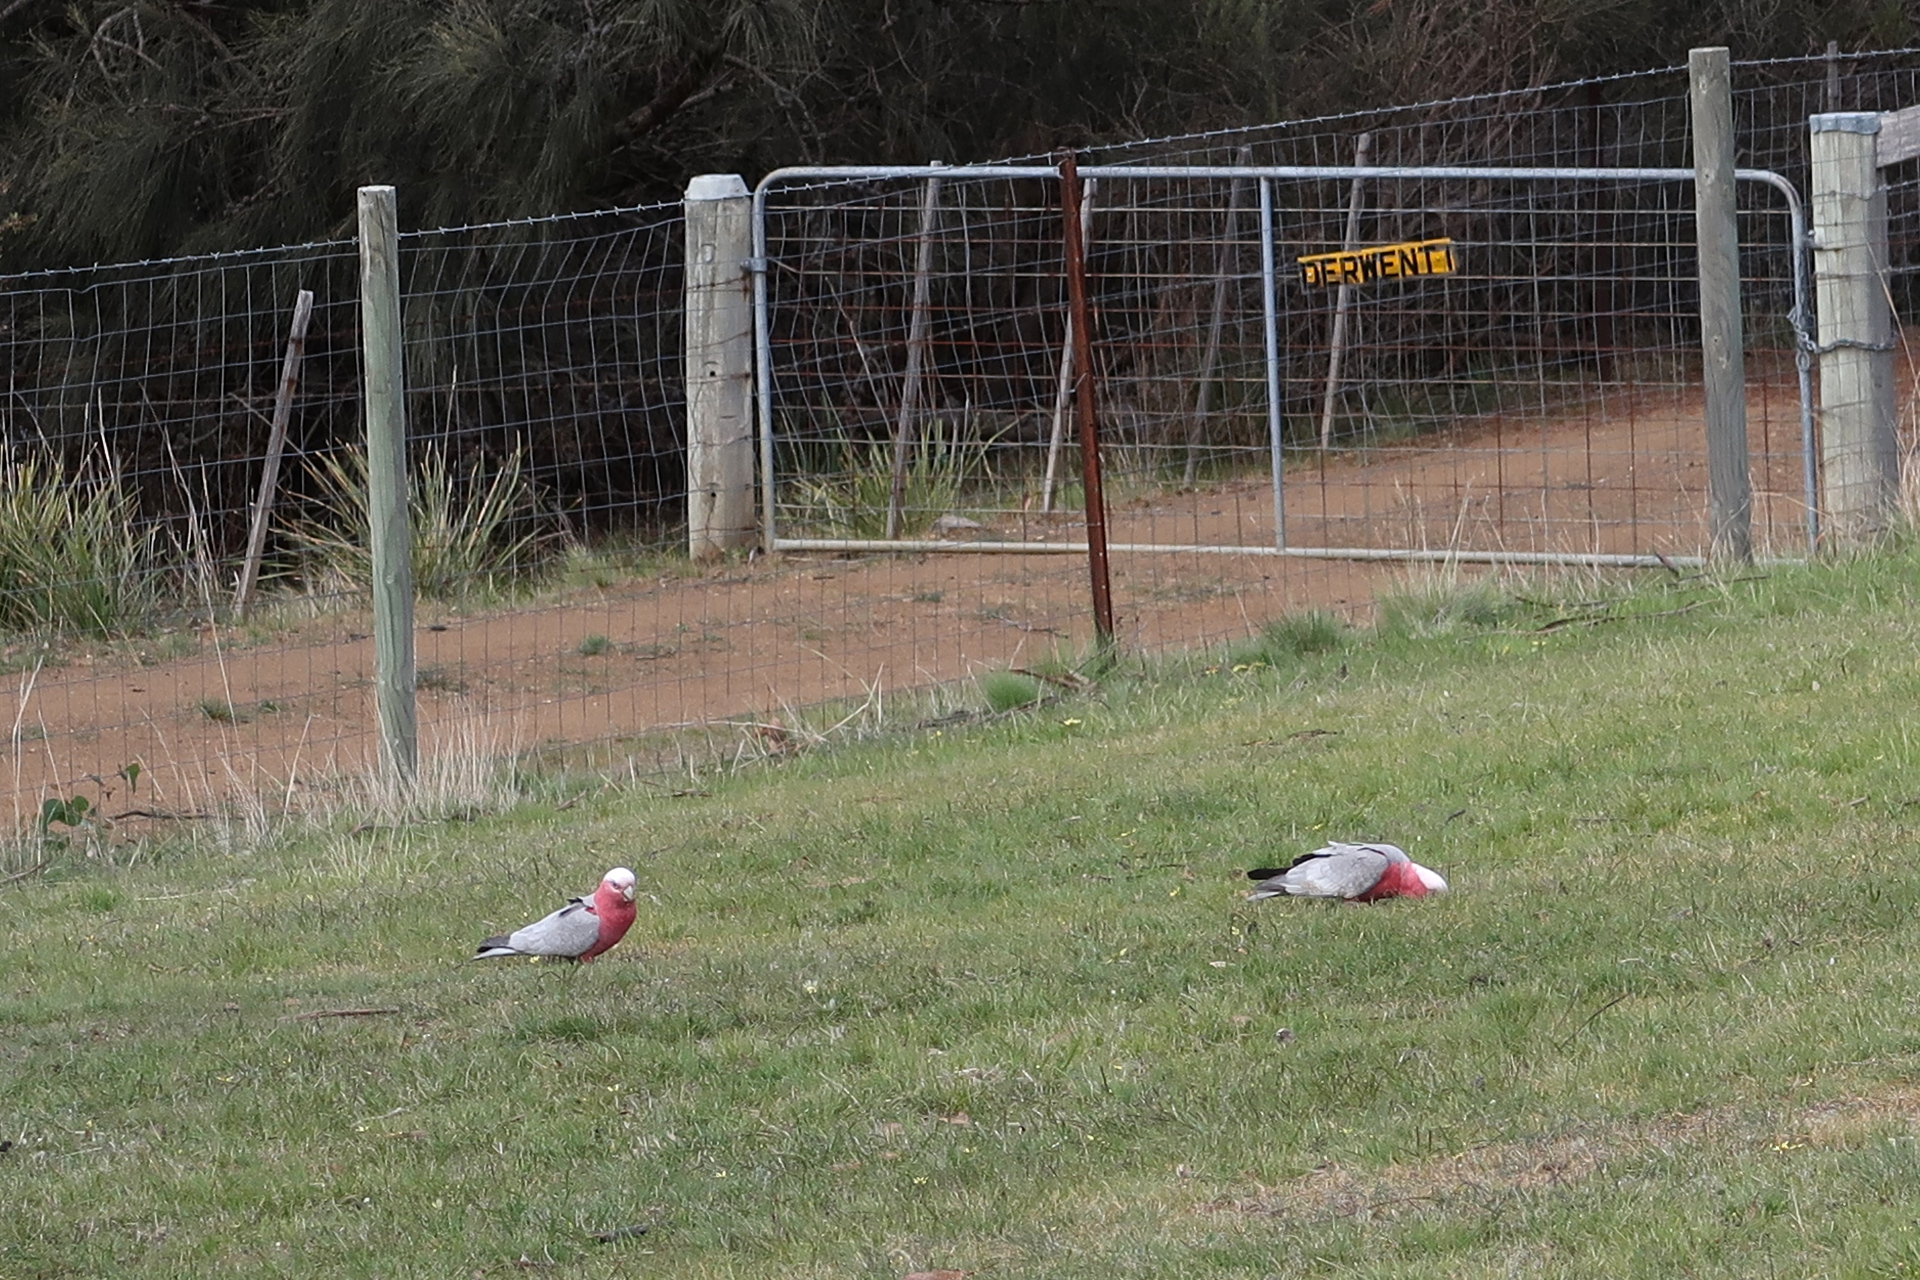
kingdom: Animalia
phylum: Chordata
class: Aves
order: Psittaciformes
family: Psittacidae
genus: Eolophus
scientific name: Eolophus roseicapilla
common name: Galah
········
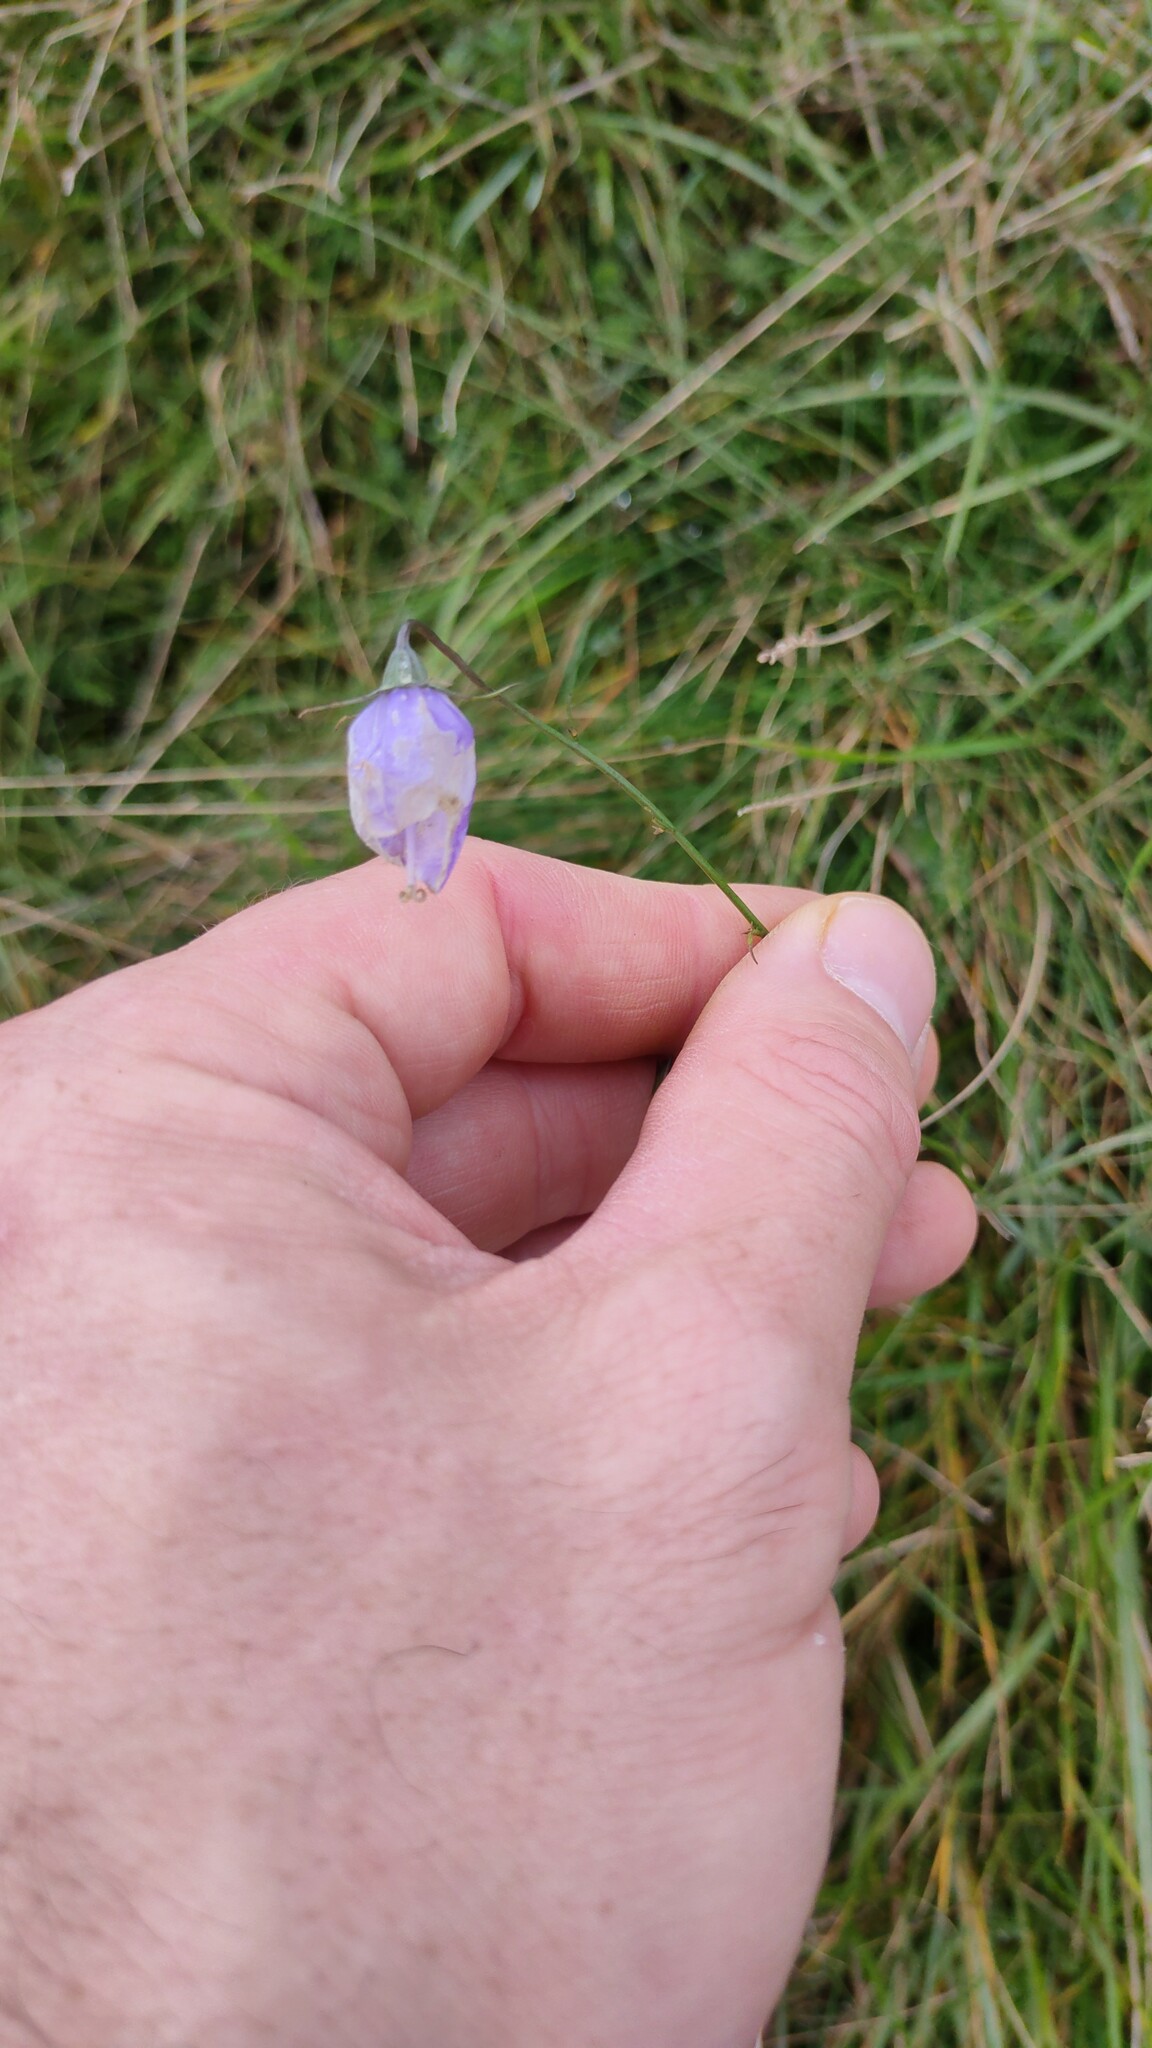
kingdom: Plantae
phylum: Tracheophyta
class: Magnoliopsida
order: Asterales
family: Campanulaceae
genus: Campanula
········
■ **JOB**
Reproduce only the lines from the one containing "phylum: Chordata" through the one containing "scientific name: Eolophus roseicapilla", replacing "scientific name" with "binomial name" and leaving all else unchanged.

■ **OUTPUT BELOW**
phylum: Chordata
class: Aves
order: Psittaciformes
family: Psittacidae
genus: Eolophus
binomial name: Eolophus roseicapilla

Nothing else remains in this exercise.